Welche Folgen kann ein einziger Impuls haben?

Was er nicht weiß: Der Fahrer des stillgelegten Autos muss am nächsten Morgen ganz früh zur Arbeit. In ein Stellwerk der Bahn. Aufgrund der platten Reifen muss er ein Taxi bestellen. Das dauert seine Zeit. Deshalb müssen Züge warten. Hunderte von Menschen kommen zu spät zu ihrer Arbeit, zu Arztterminen, zu Vorstellungsgesprächen, in die Schule.

Ein Perspektivwechsel durch einen Bibelvers

Zum Glück hat sich Jörg das in seiner Phantasie nur so ausgemalt, als er wütend war. In Wahrheit ist es anders gekommen. Denn er hat in seiner Küche einen Abreißkalender stehen. Darin findet er für jeden Tag einen Bibelvers zum Nachdenken. Einer davon stammt vom Apostel Paulus und der kommt zur rechten Zeit: „Lass dich nicht vom Bösen überwinden, sondern überwinde das Böse mit Gutem.“ Dieser Vers bringt Jörg auf einen anderen Plan.

Vom Gedanken zur guten Tat

Er fährt spätabends zu dem Auto. Doch er lässt nicht die Luft aus den Reifen, sondern er steckt einen Zettel hinter den Scheibenwischer.
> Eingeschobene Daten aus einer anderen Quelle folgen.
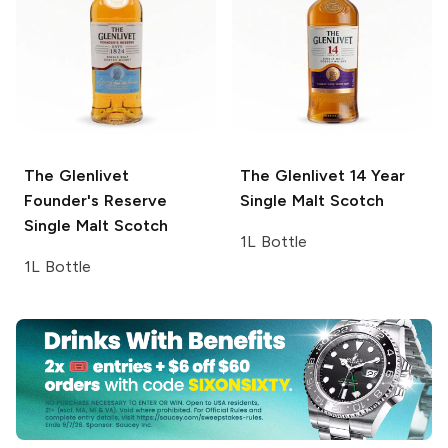
The Glenlivet
The Glenlivet
14 Year
Founder's Reserve
Single Malt Scotch
Single Malt Scotch
1L Bottle
1L Bottle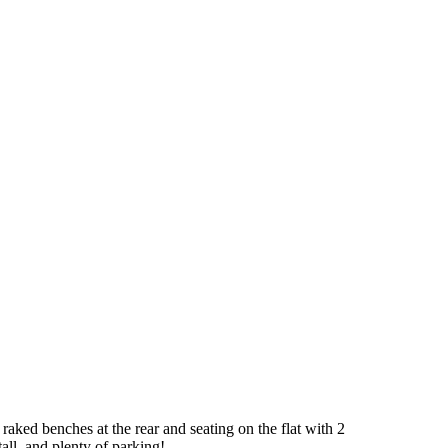
 raked benches at the rear and seating on the flat with 2
all, and plenty of parking!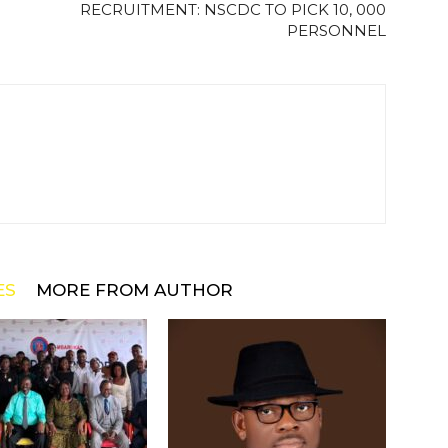
RECRUITMENT: NSCDC TO PICK 10, 000
PERSONNEL
ES
MORE FROM AUTHOR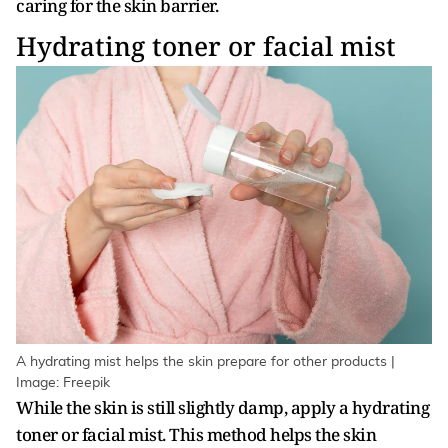
caring for the skin barrier.
Hydrating toner or facial mist
A hydrating mist helps the skin prepare for other products |
Image: Freepik
While the skin is still slightly damp, apply a hydrating
toner or facial mist. This method helps the skin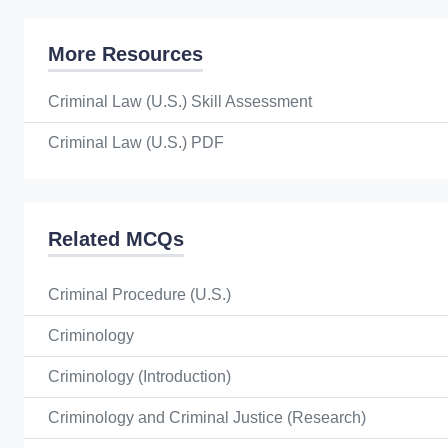
More Resources
Criminal Law (U.S.) Skill Assessment
Criminal Law (U.S.) PDF
Related MCQs
Criminal Procedure (U.S.)
Criminology
Criminology (Introduction)
Criminology and Criminal Justice (Research)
Darauf steht: „Sehr geehrter Autofahrer, vor ein paar Tagen haben Sie mich am Ende der Umgehungsstraße überholt und dabei von der Straße abgedrängt. Sie haben mich ohne Not in eine lebensgefährliche Situation gebracht. Ich verzichte auf eine Anzeige. Aber ich möchte doch gerne wissen: Was hat Sie dazu getrieben so rücksichtslos zu fahren?“ Dann schreibt Jörg seine Telefonnummer dazu. Auf dem Rückweg fragt er sich, was er nun eigentlich erwartet. Vermutlich nichts, denkt er. Oder vielleicht doch?
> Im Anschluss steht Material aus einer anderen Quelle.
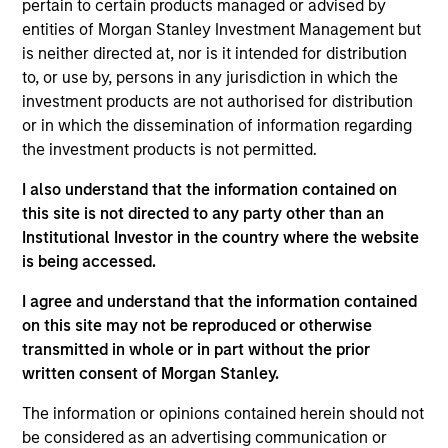
pursuant to Part 1 of the Law of 17th December 2010, as
pertain to certain products managed or advised by
amended. The Company is an Undertaking for Collective
entities of Morgan Stanley Investment Management but
Investment in Transferable Securities (“UCITS”).
is neither directed at, nor is it intended for distribution
Applications for shares in the sub-funds should not be
to, or use by, persons in any jurisdiction in which the
made without first consulting the current Prospectus, Key
investment products are not authorised for distribution
Information Document (“KID”) or Key Investor Information
or in which the dissemination of information regarding
Document ("KIID"), Annual Report and Semi-Annual Report
(“Offering Documents”), or other documents available in
the investment products is not permitted.
your local jurisdiction at
https://www.morganstanley.com/im/msinvf/index.html
I also understand that the information contained on
or free of charge from the Registered Office European
this site is not directed to any party other than an
Bank and Business Centre, 6B route de Trèves, L-2633
Institutional Investor in the country where the website
Senningerberg, R.C.S. Luxemburg B 29 192.
is being accessed.
Information in relation to sustainability aspects of the
I agree and understand that the information contained
Fund and the summary of investor rights is available at
the aforementioned website.
on this site may not be reproduced or otherwise
transmitted in whole or in part without the prior
In addition, all Italian investors should refer to the
written consent of Morgan Stanley.
‘Extended Application Form’, and all Hong Kong investors
should refer to the ‘Additional Information for Hong Kong
The information or opinions contained herein should not
Investors’ section, outlined within the Prospectus. Copies
of the Prospectus, KID or KIID, the Articles of
be considered as an advertising communication or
Wenn Entschuldigung Brücken baut

Am Abend des nächsten Tages klingelt sein Telefon. Er hört die verlegene Stimme eines Mannes: „Ich bin der Fahrer des Autos, Sie wissen schon. Ich möchte Ihnen zwei Dinge sagen. Erstens: Es tut mir leid. Ich habe den Fehler selbst gemerkt und mich furchtbar über mich geärgert. 

Die Kraft der Vergebung

Und zweitens: Danke, dass Sie mir den Zettel geschrieben haben. Das gibt mir die Chance mich zu entschuldigen.“ Diese Worte kommen so eindeutig von Herzen, dass sie auch Jörg direkt zu Herzen gehen. Seine Wut löst sich in Verzeihen auf.